Ethel Taylor didn’t own a dog before she started the Doggie Washerette. “God gave me the vision to figure this all out,” Taylor said of her first stab at small business.

In the early spring of 2011 with the fully completed vision in her mind, Taylor got help from the DC Women’s Business Center, which is funded through a Cooperative Agreement with the U.S. Small Business Administration. At the Center, she navigated the startup path, learned to “trim the fat” from her business plan, and prepared solidly for her opening day through projections and strategic planning. Despite being a first-time entrepreneur during a recession, Taylor finished the 7-week course in August of 2011 and opened her business that same month.

“My experience with the DC Women’s Business Center has been extraordinary,” she said. “The support has been outstanding. The information has been enlightening. The encouragement has been far beyond anything I could have imagined, especially with the presence of the members who attended the grand opening of the business. The staff of the DCWBC has truly embraced the vision of the Center, and exemplified as much by their personal commitment in helping me walk through a very challenging process to attain my goals. The hands-on support has made a tremendous difference in my getting to this point.”

“I will be forever grateful to my Councilmember Muriel Bowser for introducing me the DCWBC,” said Taylor. The shop is located on Georgia Avenue in the northwest quadrant of Washington, DC, bordering Silver Spring, MD. Though she didn’t need outside financing due to her frugal saving, she recognized that her business would run smoother if she prepared accurate cash flow projections.

The Doggie Washerette features two self-serve dog wash machines, which Taylor said cost about $18,000 each. They have various settings for different size dogs, and a dryer that Taylor said simulates hanging one’s head out the window—a favorite pastime of most dog breeds. Customers have full use of the facility that includes grooming tables, clippers, cologne, and a single wash with shampoo and conditioner all for $20.

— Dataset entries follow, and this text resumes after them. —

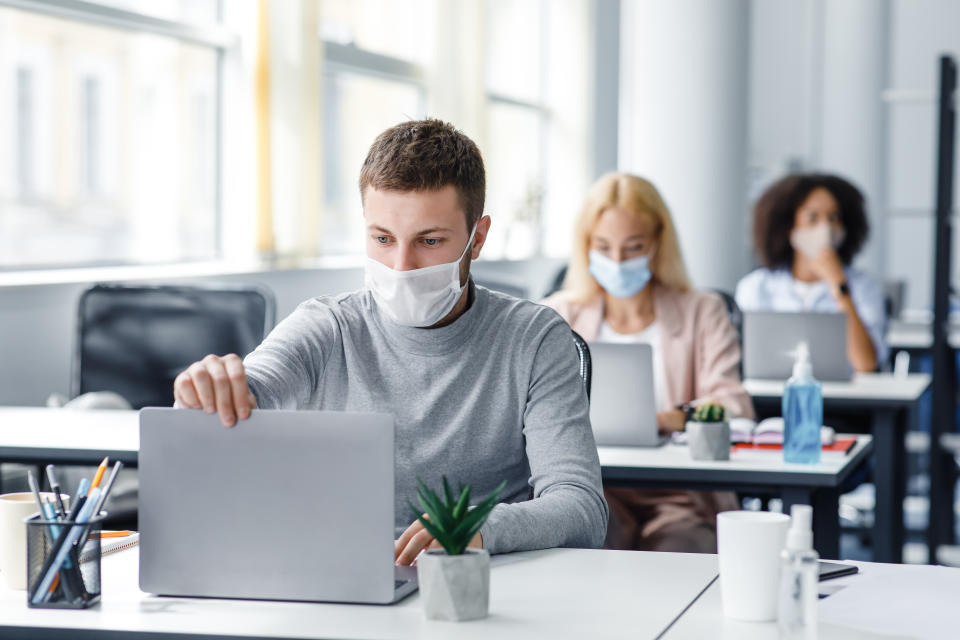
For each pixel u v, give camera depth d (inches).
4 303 118.5
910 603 46.4
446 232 57.9
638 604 46.1
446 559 43.4
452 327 62.1
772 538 43.6
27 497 49.9
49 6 132.7
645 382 92.1
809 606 40.1
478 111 215.9
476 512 44.1
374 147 59.0
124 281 133.7
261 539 46.8
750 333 133.7
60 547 45.3
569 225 277.7
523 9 270.2
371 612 45.0
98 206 166.2
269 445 46.5
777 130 358.9
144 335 118.8
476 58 215.0
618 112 296.2
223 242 162.4
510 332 63.1
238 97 160.6
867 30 333.4
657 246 106.4
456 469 61.7
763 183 351.6
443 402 62.1
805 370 84.8
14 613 44.7
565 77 276.5
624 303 106.8
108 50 158.4
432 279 58.4
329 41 182.7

Her marketing efforts enabled her to attract a large crowd for her grand opening. People could now see how she visualized her business―a bright and clean space where pet owners could bathe and groom their dogs. Her pricing schedule ensures that even on slow days that her variable costs are covered, so her next challenge is more marketing, and she’s moving along quickly with a Facebook page where customers can post comments.

She has been featured in many local newspapers, and is receiving 95 percent positive feedback from her social media outlets. She is also forming partnerships with other entrepreneurs in her field, such as Tabitha’s Pet Taxi, a DC van service that is animal-friendly, and MamiBears Pet Care.

As the business grows and changes, so has Taylor. She now has her grooming license and is available to give your pet a haircut. Taylor credits her success so far to the DC Women’s Business Center and SBA. “Even after opening the business, they have remained available to assist me,” she said.